Manulife Financial Corp. (TSX:MFC)(NYSE:MFC) is a great option for Canadians who want a non-bank financial stock. While rising interest rates are a negative for many asset classes, insurance companies like Manulife will benefit from higher rates gradually over the next few years. In addition, the company has an incredible Asian business and an underappreciated U.S. business that will support dividend hikes for many years to come.
John Hancock hasn’t been sold yet, but that’s okay
Earlier in the year, many investors were pushing Manulife to spin off or sell its John Hancock business, which has been a real laggard when compared to the Canadian and Asian businesses, both of which had higher ROEs.
There’s no question that John Hancock is an incredibly capital-intensive business with a weaker ROE; however, I don’t think that the lack of a sale will continue to result in sub-par performance for shares of Manulife, especially when you consider how well the segment has been performing of late.
With or without John Hancock, Manulife is still a cheap stock with a promising growth runway and many tailwinds. The U.S. isn’t exactly the worst place to be as a lifeco right now either. John Hancock may start to finally pick up the slack as the U.S. economy strengthens following Trump’s much-anticipated corporate tax cut for U.S. businesses.

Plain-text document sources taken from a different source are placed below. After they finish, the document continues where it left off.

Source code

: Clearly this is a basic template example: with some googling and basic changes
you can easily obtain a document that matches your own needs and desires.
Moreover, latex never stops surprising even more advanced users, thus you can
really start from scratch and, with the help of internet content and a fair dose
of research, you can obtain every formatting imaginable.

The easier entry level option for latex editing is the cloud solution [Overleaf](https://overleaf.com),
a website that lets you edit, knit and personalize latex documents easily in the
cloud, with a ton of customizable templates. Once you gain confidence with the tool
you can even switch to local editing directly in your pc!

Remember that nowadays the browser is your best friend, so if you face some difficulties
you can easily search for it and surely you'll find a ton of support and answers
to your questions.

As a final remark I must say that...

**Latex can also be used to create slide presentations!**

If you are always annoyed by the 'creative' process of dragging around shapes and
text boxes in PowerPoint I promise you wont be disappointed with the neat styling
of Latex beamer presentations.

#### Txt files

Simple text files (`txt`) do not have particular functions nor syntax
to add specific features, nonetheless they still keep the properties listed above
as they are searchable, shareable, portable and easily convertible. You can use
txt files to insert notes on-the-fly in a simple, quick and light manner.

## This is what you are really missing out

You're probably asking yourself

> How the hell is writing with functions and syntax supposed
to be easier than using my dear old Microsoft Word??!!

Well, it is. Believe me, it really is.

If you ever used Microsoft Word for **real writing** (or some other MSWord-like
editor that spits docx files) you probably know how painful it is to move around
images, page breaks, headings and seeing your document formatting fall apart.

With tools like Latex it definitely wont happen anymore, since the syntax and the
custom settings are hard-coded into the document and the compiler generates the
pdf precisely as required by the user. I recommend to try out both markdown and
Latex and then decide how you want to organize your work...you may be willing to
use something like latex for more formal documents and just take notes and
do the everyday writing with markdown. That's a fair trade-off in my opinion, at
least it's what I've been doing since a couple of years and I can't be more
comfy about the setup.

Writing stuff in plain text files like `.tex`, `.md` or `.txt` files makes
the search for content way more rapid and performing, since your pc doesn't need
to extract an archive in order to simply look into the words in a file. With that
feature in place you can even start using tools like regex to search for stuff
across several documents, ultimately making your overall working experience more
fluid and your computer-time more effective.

Asian expansion will likely drive Manulife shares much higher
Manulife has made several deals with some of Asia’s big banks, including an exclusive deal to become the exclusive life insurance provider for Hong Kong-based Standard Chartered Bank until 2030. More recently, Manulife made another long-term deal with DBS Bank of Singapore and FTB Bank of Cambodia.
The management team realizes how huge the opportunity is in Asia, and it’s made all the right moves to ensure it captures a huge chunk of the pie. Trillions of dollars are being passed down to the next generation in Asia over the next several years. Given this, I believe Manulife is well positioned to thrive given its long-term partnerships with various Asian banks. Going forward, I expect more exclusive deals to be made which will further strengthen Manulife’s long-term growth profile.
Shares of Manulife currently trade at a 14.15 price-to-earnings multiple, which is a really small price to pay considering you’ll likely enjoy 8-10% earnings growth per year over the medium term. Manulife will be riding many tailwinds, and given its solid international presence and relative margin of safety at current levels, I think investors should think about backing up the truck.